Carpentier A, Chauvaud S, Fabiani J N, Deloche A, Relland J, Lessana A, D'Allaines C, Blondeau P, Piwnica A, Dubost C
J Thorac Cardiovasc Surg. 1980 Mar;79(3):338-48.
Between January, 1969, and January, 1978, 551 patients with mitral incompetence were treated by a system of reconstructive techniques. Mitral valve incompetence was classified into three types according to leaflet pliability; type I normal leaflet motion, 150 cases; type II, leaflet prolapse, 213 cases; and type III, restricted leaflet motion, 188 cases. Associated tricuspid valvular disease was present in 174 cases (31.5%) and was treated by prosthetic ring annuloplasty. The operative mortality rate was 4.2% (16/377) in the mitral group and 14% (25/174) in the mitral-tricuspid group. Follow-up data are available in 341 patients from 1 year to 10 years (average 4 1/2 years). The late mortality rate was 7% (24/341). Actuarial curves including hospital mortality rate show an 82% survival rate at 9 years in the mitral group and a 79% rate in the mitral-tricuspid group. Thirty-seven patients (11%) underwent reoperation mainly for residual (17) or recurrent (16) mitral incompetence. Thromboembolism occurred in 12 patients for an embolic rate of 0.6% per patient-year, even though 48% were not given anticoagulants. Acorrding to the New York Heart Association (N.Y.H.A.) classification, 76% (207/270) of the patients were in Class I, 19% (51/270) were in Class II, 4% (10/270) were in Class III, and 0.7% were in Class IV (2/270). Results of postoperative catheterization and angiocardiography are available in 52 patients. Comparison between the various groups shows that the best results were obtained in type II mitral incompetence, followed by type I and type III mitral incompetence. This experience demonstrates that predictable and stable long-term results have been achieved by techniques of valvular reconstruction with a low incidence of thromboembolism. Reproducibility of the techniques is a limiting factor which can be overcome by adequate training and progressive experience. Patient selection is based on the valvular disease rather than age, physical condition, or cause of valvular disease.
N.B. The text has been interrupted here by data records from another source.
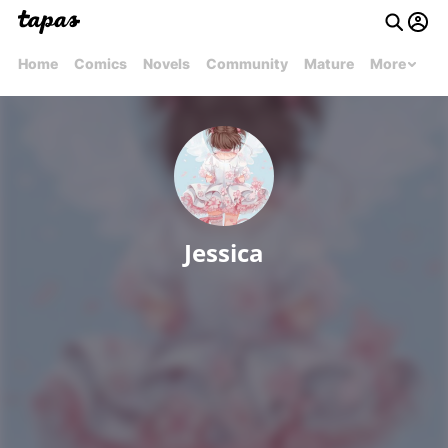
Home
Comics
Novels
Community
Mature
More
Jessica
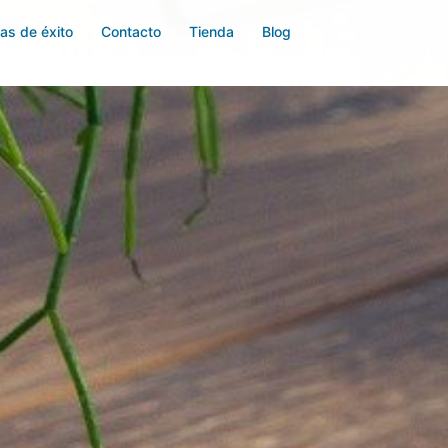
ias de éxito
Contacto
Tienda
Blog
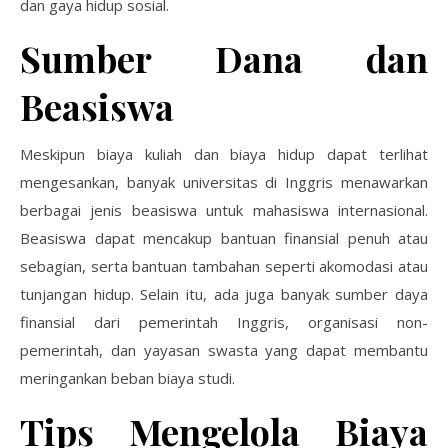
dan gaya hidup sosial.
Sumber Dana dan
Beasiswa
Meskipun biaya kuliah dan biaya hidup dapat terlihat
mengesankan, banyak universitas di Inggris menawarkan
berbagai jenis beasiswa untuk mahasiswa internasional.
Beasiswa dapat mencakup bantuan finansial penuh atau
sebagian, serta bantuan tambahan seperti akomodasi atau
tunjangan hidup. Selain itu, ada juga banyak sumber daya
finansial dari pemerintah Inggris, organisasi non-
pemerintah, dan yayasan swasta yang dapat membantu
meringankan beban biaya studi.
Tips Mengelola Biaya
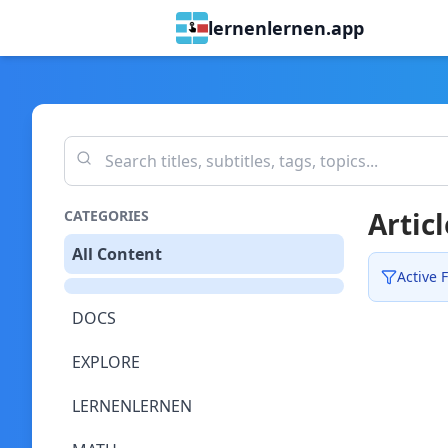
lernenlernen.app
Articl
CATEGORIES
All Content
Active F
DOCS
EXPLORE
LERNENLERNEN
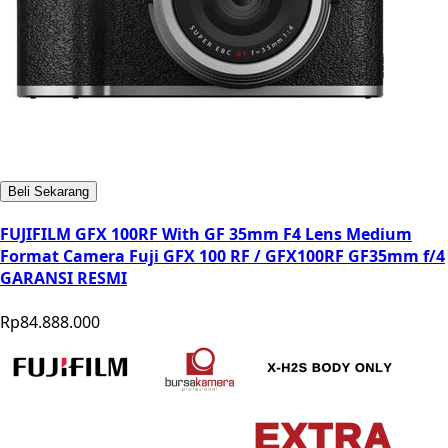
Beli Sekarang
FUJIFILM GFX 100RF With GF 35mm F4 Lens Medium
Format Camera Fuji GFX 100 RF / GFX100RF GF35mm f/4
GARANSI RESMI
Rp84.888.000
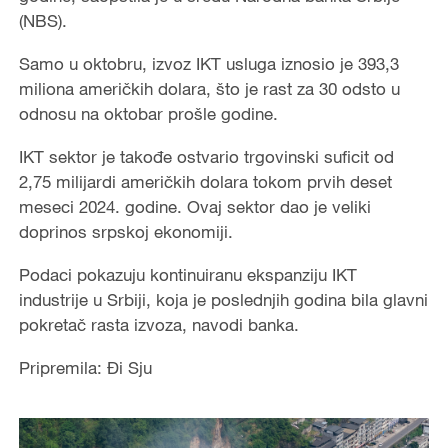
(NBS).
Samo u oktobru, izvoz IKT usluga iznosio je 393,3
miliona američkih dolara, što je rast za 30 odsto u
odnosu na oktobar prošle godine.
IKT sektor je takođe ostvario trgovinski suficit od
2,75 milijardi američkih dolara tokom prvih deset
meseci 2024. godine. Ovaj sektor dao je veliki
doprinos srpskoj ekonomiji.
Podaci pokazuju kontinuiranu ekspanziju IKT
industrije u Srbiji, koja je poslednjih godina bila glavni
pokretač rasta izvoza, navodi banka.
Pripremila: Đi Sju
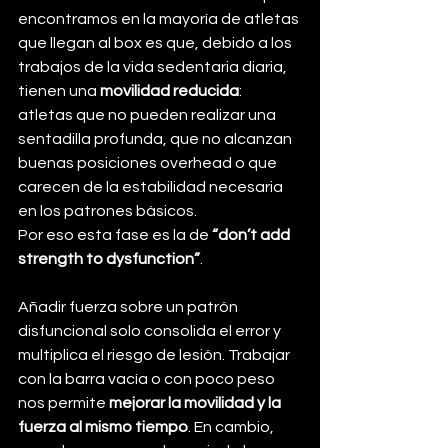
encontramos en la mayoría de atletas 
que llegan al box es que, debido a los 
trabajos de la vida sedentaria diaria, 
tienen una 
movilidad reducida
: 
atletas que no pueden realizar una 
sentadilla profunda, que no alcanzan 
buenas posiciones overhead o que 
carecen de la estabilidad necesaria 
en los patrones básicos.
Por eso esta fase es la de 
“don’t add 
strength to dysfunction”
. 
Añadir fuerza sobre un patrón 
disfuncional solo consolida el error y 
multiplica el riesgo de lesión. Trabajar 
con la barra vacía o con poco peso 
nos permite 
mejorar la movilidad y la 
fuerza al mismo tiempo
. En cambio, 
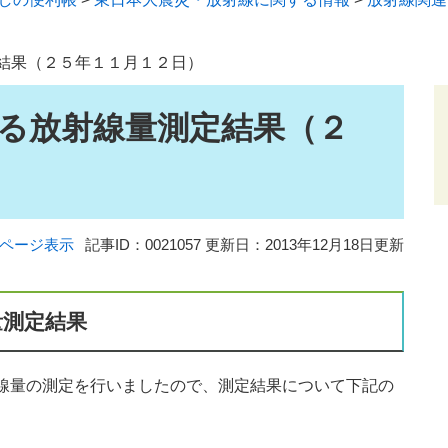
結果（２５年１１月１２日）
る放射線量測定結果（２
ページ表示
記事ID：0021057
更新日：2013年12月18日更新
量測定結果
線量の測定を行いましたので、測定結果について下記の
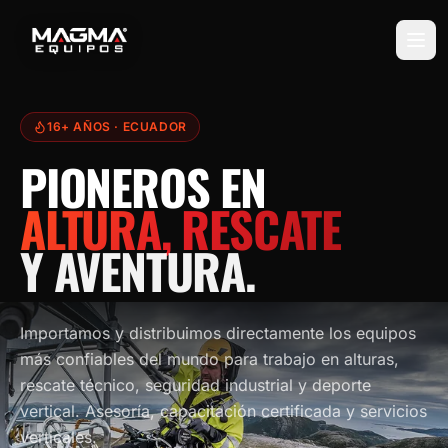
16+ AÑOS
· ECUADOR
PIONEROS EN
ALTURA, RESCATE
Y AVENTURA.
Importamos y distribuimos directamente los equipos
más confiables del mundo para trabajo en alturas,
rescate técnico, seguridad industrial y deporte
vertical. Asesoría, capacitación certificada y servicios
verticales.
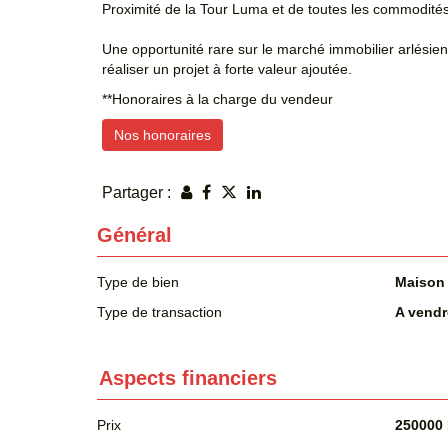
Proximité de la Tour Luma et de toutes les commodité
Une opportunité rare sur le marché immobilier arlésien
réaliser un projet à forte valeur ajoutée.
**
Honoraires à la charge du vendeur
Nos honoraires
Partager :
Général
Type de bien
Maison
Type de transaction
A vendr
Aspects financiers
Prix
250000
1969年1月至1978年1月期间,551例二尖瓣关闭不全患者接受了重建技术系统治疗。根据瓣叶柔韧性,二尖瓣关闭不全分为三种类型:I型,瓣叶运动正常,150例;II型,瓣叶脱垂,213例;III型,瓣叶运动受限,188例。174例(31.5%)伴有三尖瓣疾病,采用人工瓣环成形术治疗。二尖瓣组手术死亡率为4.2%(16/377),二尖瓣 - 三尖瓣组为14%(25/174)。341例患者有1至10年(平均4.5年)的随访数据。晚期死亡率为7%(24/341)。包含医院死亡率的精算曲线显示,二尖瓣组9年生存率为82%,二尖瓣 - 三尖瓣组为79%。37例患者(11%)接受了再次手术,主要是因为残余(17例)或复发性(16例)二尖瓣关闭不全。12例患者发生血栓栓塞,栓塞率为每年0.6%/患者,尽管48%的患者未接受抗凝治疗。根据纽约心脏协会(N.Y.H.A.)分类,76%(207/270)的患者为I级,19%(51/270)为II级,4%(10/270)为III级,0.7%(2/270)为IV级。52例患者有术后导管检查和心血管造影结果。各亚组之间的比较表明II型二尖瓣关闭不全效果最佳,其次是I型和III型二尖瓣关闭不全。该经验表明,瓣膜重建技术已取得可预测且稳定的长期效果,血栓栓塞发生率低。技术的可重复性是一个限制因素,可通过充分培训和积累经验来克服。患者选择基于瓣膜疾病,而非年龄、身体状况或瓣膜疾病病因。